--- Begin Passage ---

1. Kaci, I think this is an interesting post. I tend to agree … and disagree. 😉

    I agree that it takes a lot of self-absorption to go for the gold at the expense of someone else’s pain.

    I disagree that we shouldn’t include that which we know, even about others. The thing is, we need to filter it with our own perspective and create an amalgamation of like experiences, to the point that it is unrecognizable as an actual event lived by a real person.

    There’s one book I started to write but have backed away from, in part because I knew I couldn’t disguise well enough my “source material.” Perhaps someday I can ask for permission and will try writing that story again. For now, I can’t.

    Anyway, I appreciate your thoughts on the topic, Kaci.


  2. Ken Rolph says:

    I don’t have any beef with the CBA world either, whatever it is. But you are wrong about the Golden Age. It was the Sixties, definitely. The high point was 1967. It’s been just downhill since then. It was in the tail end of the Sixties that I met my mother-i-law. She was the first truly evil person I had ever encountered. She made me understand what true evil was. Not some assertive, liberating pulse of energy, as it is often depicted. It’s just mean and miserable.

    If ever I write a novel with a truly evil character in it I will embody all her characteristics. There should be no disguise. The world needs to know about this.

    • 🙂 Sounds like I am very blessed to have my mother-in-law, yet of course that’s nothing of my own making. I can only thank God for that. She helped raise my wife to love fantasy and science fiction, and even posts on Speculative Faith sometimes.

      • Ken Rolph says:

        The sixties (which lasted into the seventies) were a turbulent time, but also a time of broadening horizons and coming together. I recall a conference about 1973, just after I got married. It was in Sydney, but involved almost everyone in Australia connected with the youth tsunami which was just beginning to roll. There were Anglicans, Baptists, Uniting (Meth, Pres and Cong), Lutherans. There were school groups, counselling services, staff from denominational youth departments, parachurch organisations. The whole kitten caboodle. For some reason I had to pick up my MIL from shopping and take her home. We called past the conference on the way so I could check how it was going. There was a break, and the participants were all standing around in groups. MIL marched into the middle of the room and announced loudly, Don’t any of these people WORK?

--- End Passage ---

Objective 1 | In the comments, render this sentence in Spanish: "She made me understand what true evil was."
Objective 2 |
Answer from the comments, one line per question:
(a) Which year does Ken Rolph call the high point of the Sixties?
(b) In what city was the conference around 1973 held?
(c) Which two genres did the mother-in-law help raise the commenter's wife to love?
Objective 3 | Repeat word for word the part of the comments that begins at the words "I agree that" and stops after the words "a real person.".

--- Begin Information shown ---

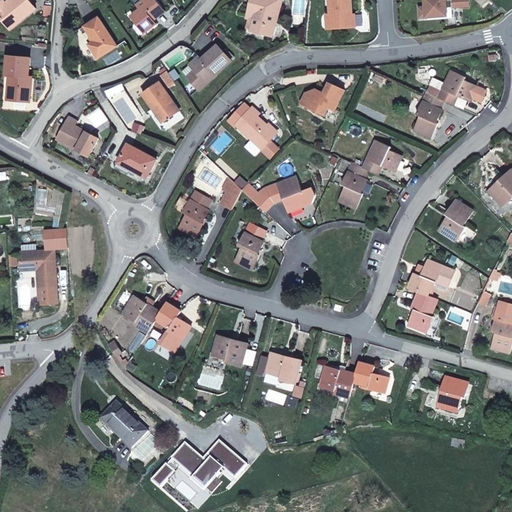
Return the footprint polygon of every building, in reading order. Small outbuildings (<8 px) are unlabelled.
[(0,15),(11,29),(37,9),(29,0),(10,0),(7,3),(5,0),(0,3),(0,15)] [(153,17),(164,9),(157,0),(144,0),(138,6),(141,10),(139,14),(133,19),(144,34),(157,24),(154,20),(153,17)] [(273,36),(283,0),(252,0),(249,15),(256,17),(255,20),(252,30),(273,36)] [(353,14),(351,0),(329,0),(331,15),(334,14),(335,29),(354,27),(353,14)] [(425,0),(426,7),(426,18),(448,16),(447,8),(452,7),(470,5),(469,0),(425,0)] [(154,20),(166,11),(164,9),(153,17),(154,20)] [(118,46),(100,17),(85,26),(92,37),(95,38),(96,40),(95,41),(89,44),(98,59),(118,46)] [(223,34),(213,26),(210,30),(220,38),(223,34)] [(216,75),(232,61),(218,46),(202,60),(200,57),(191,65),(196,71),(199,74),(191,81),(200,90),(216,75)] [(30,102),(32,77),(29,77),(31,58),(9,56),(7,75),(11,76),(9,90),(14,90),(13,100),(30,102)] [(176,83),(168,71),(162,75),(170,87),(176,83)] [(191,81),(199,74),(196,71),(188,77),(191,81)] [(478,86),(468,82),(467,84),(464,82),(467,78),(452,71),(445,85),(439,98),(444,100),(454,105),(458,96),(471,101),(478,86)] [(434,79),(427,92),(439,98),(445,85),(434,79)] [(180,111),(160,82),(143,94),(153,109),(156,108),(165,121),(180,111)] [(335,110),(345,90),(329,83),(324,93),(323,96),(318,93),(316,89),(307,93),(301,104),(325,115),(329,107),(335,110)] [(478,86),(473,98),(482,102),(487,90),(478,86)] [(437,123),(443,111),(440,109),(444,100),(439,98),(427,92),(417,114),(421,116),(415,130),(432,138),(438,124),(437,123)] [(277,134),(258,116),(261,114),(253,107),(236,125),(263,149),(271,141),(277,134)] [(165,121),(156,108),(153,109),(163,123),(165,121)] [(99,139),(76,126),(78,121),(70,116),(68,121),(67,121),(57,139),(89,156),(99,139)] [(396,171),(403,156),(393,152),(392,153),(389,152),(391,147),(376,140),(364,168),(369,170),(379,174),(383,165),(396,171)] [(271,156),(278,148),(271,141),(263,149),(271,156)] [(148,178),(158,159),(128,144),(120,161),(132,167),(131,169),(148,178)] [(132,167),(120,161),(116,168),(129,174),(131,169),(132,167)] [(362,193),(368,180),(365,179),(369,170),(364,168),(355,163),(354,164),(352,163),(343,184),(346,186),(340,200),(357,208),(364,194),(362,193)] [(511,169),(503,177),(504,178),(501,181),(500,180),(489,190),(504,206),(511,198),(511,169)] [(303,192),(297,176),(269,187),(275,202),(284,199),(289,212),(305,206),(301,196),(299,197),(298,193),(303,192)] [(233,209),(243,189),(230,177),(224,189),(228,191),(222,203),(233,209)] [(275,202),(269,187),(266,188),(259,193),(249,183),(243,189),(266,211),(275,202)] [(203,222),(210,210),(207,209),(212,200),(196,191),(184,212),(188,214),(180,228),(197,237),(205,223),(203,222)] [(457,241),(466,227),(464,225),(474,211),(457,199),(447,214),(451,217),(449,220),(447,219),(440,230),(457,241)] [(259,254),(265,242),(262,241),(267,232),(250,224),(240,245),(243,247),(236,261),(253,269),(261,255),(259,254)] [(58,286),(55,250),(36,251),(22,252),(20,252),(21,267),(38,266),(38,270),(39,287),(58,286)] [(448,287),(455,271),(428,260),(425,268),(420,266),(417,273),(416,273),(410,288),(420,292),(429,296),(435,281),(448,287)] [(58,286),(39,287),(40,305),(59,303),(58,286)] [(486,306),(492,295),(484,291),(478,302),(486,306)] [(432,316),(439,300),(429,296),(420,292),(413,308),(417,310),(416,313),(414,313),(409,325),(428,333),(434,317),(432,316)] [(157,320),(162,312),(136,295),(124,313),(137,321),(135,324),(148,332),(157,320)] [(162,312),(157,320),(170,328),(161,343),(175,352),(192,326),(178,317),(182,311),(168,302),(162,312)] [(511,304),(501,302),(499,308),(496,318),(493,332),(497,333),(492,348),(511,353),(511,348),(511,304)] [(242,366),(249,343),(219,335),(213,356),(214,356),(227,359),(227,362),(242,366)] [(123,352),(116,341),(110,345),(118,356),(120,354),(123,352)] [(296,384),(302,360),(272,352),(267,373),(265,381),(279,385),(280,379),(296,384)] [(127,366),(120,354),(118,356),(126,368),(127,366)] [(225,368),(227,362),(227,359),(214,356),(212,364),(225,368)] [(386,393),(390,377),(374,373),(376,366),(360,362),(357,374),(354,382),(369,386),(369,388),(386,393)] [(354,382),(357,374),(346,371),(339,369),(326,366),(321,386),(335,390),(335,393),(350,397),(354,382)] [(466,400),(470,384),(447,378),(438,408),(459,413),(463,399),(466,400)] [(149,431),(118,402),(102,419),(133,448),(149,431)] [(214,452),(205,444),(203,446),(211,455),(214,452)] [(203,446),(202,445),(187,460),(209,483),(224,468),(211,455),(203,446)] [(291,465),(290,455),(278,456),(278,466),(291,465)] [(216,490),(231,475),(224,468),(209,483),(216,490)]
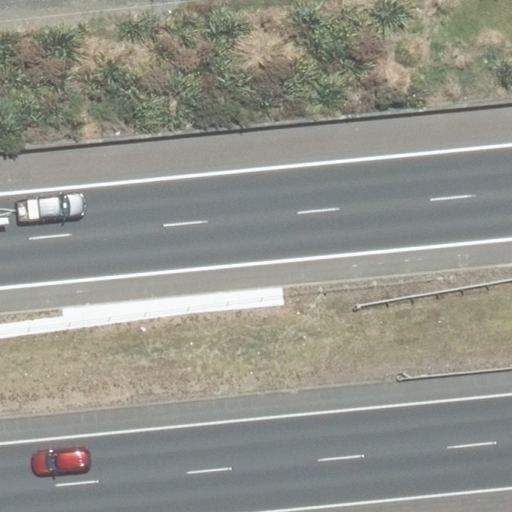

--- End Information shown ---

Response 1 | Ella me hizo entender lo que era la verdadera maldad.

Response 2 |
(a) 1967
(b) Sydney
(c) Fantasy and science fiction

Response 3 |
I agree that it takes a lot of self-absorption to go for the gold at the expense of someone else’s pain.

    I disagree that we shouldn’t include that which we know, even about others. The thing is, we need to filter it with our own perspective and create an amalgamation of like experiences, to the point that it is unrecognizable as an actual event lived by a real person.